Конечно, многое, как всегда, можно было списать на генетику. Этим сейчас кто только не грешил. Чуть что, а это, господа, генетика. И вроде бы, звучит не противоречиво. Дед Реутова Эфраим всю жизнь проработал кузнецом, и махал тяжеленным молотом лет до восьмидесяти, никак не меньше. Да и отец Вадима – Реутов помнил это очень хорошо – легко переплывал Волгу и Дон, а было ему тогда уже хорошо за сорок, что по тем временам, считай, все шестьдесят.
"Однако…"
Но, едва вспомнив о деде и отце, на которых он был так похож и комплекцией, и темпераментом, Вадим волей – не волей задумался о своих отношениях с родными вообще.

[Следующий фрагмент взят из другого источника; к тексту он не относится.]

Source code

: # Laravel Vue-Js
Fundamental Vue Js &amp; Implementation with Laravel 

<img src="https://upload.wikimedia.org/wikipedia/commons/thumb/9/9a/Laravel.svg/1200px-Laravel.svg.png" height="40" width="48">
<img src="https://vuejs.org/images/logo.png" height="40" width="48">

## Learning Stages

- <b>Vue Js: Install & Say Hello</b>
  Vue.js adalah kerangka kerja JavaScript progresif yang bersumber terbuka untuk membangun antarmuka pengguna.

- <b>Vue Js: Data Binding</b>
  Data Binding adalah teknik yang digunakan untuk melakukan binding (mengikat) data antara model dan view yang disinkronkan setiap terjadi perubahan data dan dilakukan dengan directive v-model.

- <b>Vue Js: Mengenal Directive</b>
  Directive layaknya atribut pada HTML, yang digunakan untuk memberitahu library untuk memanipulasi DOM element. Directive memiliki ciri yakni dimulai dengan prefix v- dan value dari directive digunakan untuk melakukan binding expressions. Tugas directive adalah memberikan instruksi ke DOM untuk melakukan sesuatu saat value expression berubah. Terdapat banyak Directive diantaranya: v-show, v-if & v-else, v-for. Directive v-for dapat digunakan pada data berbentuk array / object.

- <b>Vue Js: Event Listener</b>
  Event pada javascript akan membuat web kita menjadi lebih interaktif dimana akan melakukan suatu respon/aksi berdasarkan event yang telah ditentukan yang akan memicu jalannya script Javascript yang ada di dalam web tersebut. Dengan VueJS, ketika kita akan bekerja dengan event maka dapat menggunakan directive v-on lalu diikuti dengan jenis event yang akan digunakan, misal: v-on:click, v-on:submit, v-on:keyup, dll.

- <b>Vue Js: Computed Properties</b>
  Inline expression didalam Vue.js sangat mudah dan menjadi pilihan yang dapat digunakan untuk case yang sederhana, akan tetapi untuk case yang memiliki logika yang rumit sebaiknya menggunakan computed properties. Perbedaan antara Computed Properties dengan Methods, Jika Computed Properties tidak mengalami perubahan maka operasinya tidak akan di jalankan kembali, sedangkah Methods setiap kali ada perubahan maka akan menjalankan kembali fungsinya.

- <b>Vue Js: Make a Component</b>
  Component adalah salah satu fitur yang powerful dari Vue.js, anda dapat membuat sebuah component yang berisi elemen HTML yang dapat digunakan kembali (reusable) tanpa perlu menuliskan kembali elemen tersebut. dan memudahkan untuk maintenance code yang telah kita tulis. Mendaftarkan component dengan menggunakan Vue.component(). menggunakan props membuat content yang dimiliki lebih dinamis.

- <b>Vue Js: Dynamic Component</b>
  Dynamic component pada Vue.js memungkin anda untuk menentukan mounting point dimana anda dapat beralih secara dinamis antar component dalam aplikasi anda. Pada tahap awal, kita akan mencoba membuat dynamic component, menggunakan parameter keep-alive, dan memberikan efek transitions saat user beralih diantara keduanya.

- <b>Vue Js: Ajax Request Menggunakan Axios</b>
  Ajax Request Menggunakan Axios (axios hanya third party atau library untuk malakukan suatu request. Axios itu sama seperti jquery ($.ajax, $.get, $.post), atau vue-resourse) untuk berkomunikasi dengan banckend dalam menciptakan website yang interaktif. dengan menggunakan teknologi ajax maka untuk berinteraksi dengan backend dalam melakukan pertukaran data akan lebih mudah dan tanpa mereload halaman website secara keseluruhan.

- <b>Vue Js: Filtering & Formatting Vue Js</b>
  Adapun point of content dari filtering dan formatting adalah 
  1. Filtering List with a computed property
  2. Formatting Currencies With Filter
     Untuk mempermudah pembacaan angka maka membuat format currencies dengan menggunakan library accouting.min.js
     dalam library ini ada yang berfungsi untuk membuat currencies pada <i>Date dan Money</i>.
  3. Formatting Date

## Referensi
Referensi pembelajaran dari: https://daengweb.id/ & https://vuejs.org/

А подумать здесь было над чем, даже если отбросить в сторону обычные сантименты для ставших уже "взрослыми" детей. Реутов был поздним ребенком и, разумеется, младшим, среди своих сестер и братьев. "Мизиникер",
[51]
одним словом. И это во многом объясняло особое к нему отношение матери и отца. Для обоих это был второй брак, и Вадим был единственным их общим ребенком. И, хотя ни Борис Эфраимович, ни Анна Леонтьевна никогда не делали различия между своими детьми – все были "общие" – Вадиму доставалось гораздо больше тепла и любви родителей, просто потому что он был младшим. И братья, взрослые уже в то время Александр-Аарон и Иван, и сестры Гали и Мария, относились к нему точно так же. И сам он любил их не меньше, но… Вот именно, что "Но". Вадим совершенно не помнил, чтобы кто-нибудь из них навещал его в госпитале. Впрочем, Реутов много чего не помнил о тех временах, и даже вспомнив теперь кое-что из того, что, казалось, намертво стерто из памяти, не был уверен, что вспомнил все. Ведь что-то мог и забыть, или просто не запомнить. Например, то, как они его навещали. Однако забыл или нет, фактом оставалось то, что за следующие двадцать восемь лет, никто из них о нем ни разу не вспомнил. Даже его фотокарточки, которые он отсылал родителям с фронта, и его собственный небогатый архив, оставшийся дома, когда его призвали в армию, оказались у него совершенно непонятным образом, когда Реутов выписывался из госпиталя.
"Значит, все-таки приезжали?"
Трудно сказать. Да и зачем бы им было привозить ему в госпиталь его же собственные письма или фотокарточки, сделанные специально для них? Бред какой-то. И в Новгород к нему никто из них не то, что не приехал ни разу, но даже письма не послал. Создавалось впечатление, что они были уверены, что Вадим мертв. Иначе объяснить их поведение было просто невозможно. Однако в этом случае возникал другой вопрос. А сам он, почему ни разу за все эти годы им не написал или не съездил в гости? На вакации или просто так.